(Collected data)
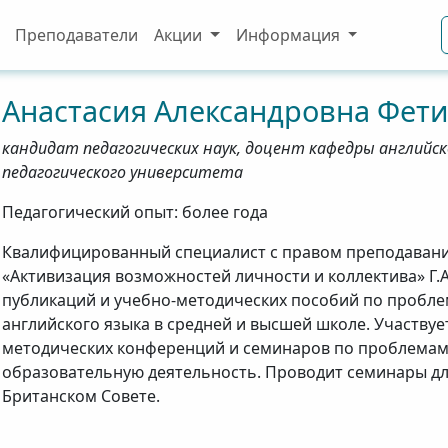
Преподаватели
Акции
Информация
Анастасия
Александровна
Фети
кандидат педагогических наук, доцент кафедры английск
педагогического университета
Педагогический опыт: более года
Квалифицированный специалист с правом преподавания
«Активизация возможностей личности и коллектива» Г.А
публикаций и учебно-методических пособий по пробле
английского языка в средней и высшей школе. Участву
методических конференций и семинаров по проблемам 
образовательную деятельность. Проводит семинары для
Британском Совете.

### Task directions
Please transcribe exactly the lines from the start of the records through the line containing "возможностей личности и", leaving the pictures out.

### Response to this exercise
Преподаватели
Акции
Информация
Анастасия
Александровна
Фети
кандидат педагогических наук, доцент кафедры английск
педагогического университета
Педагогический опыт: более года
Квалифицированный специалист с правом преподавания
«Активизация возможностей личности и коллектива» Г.А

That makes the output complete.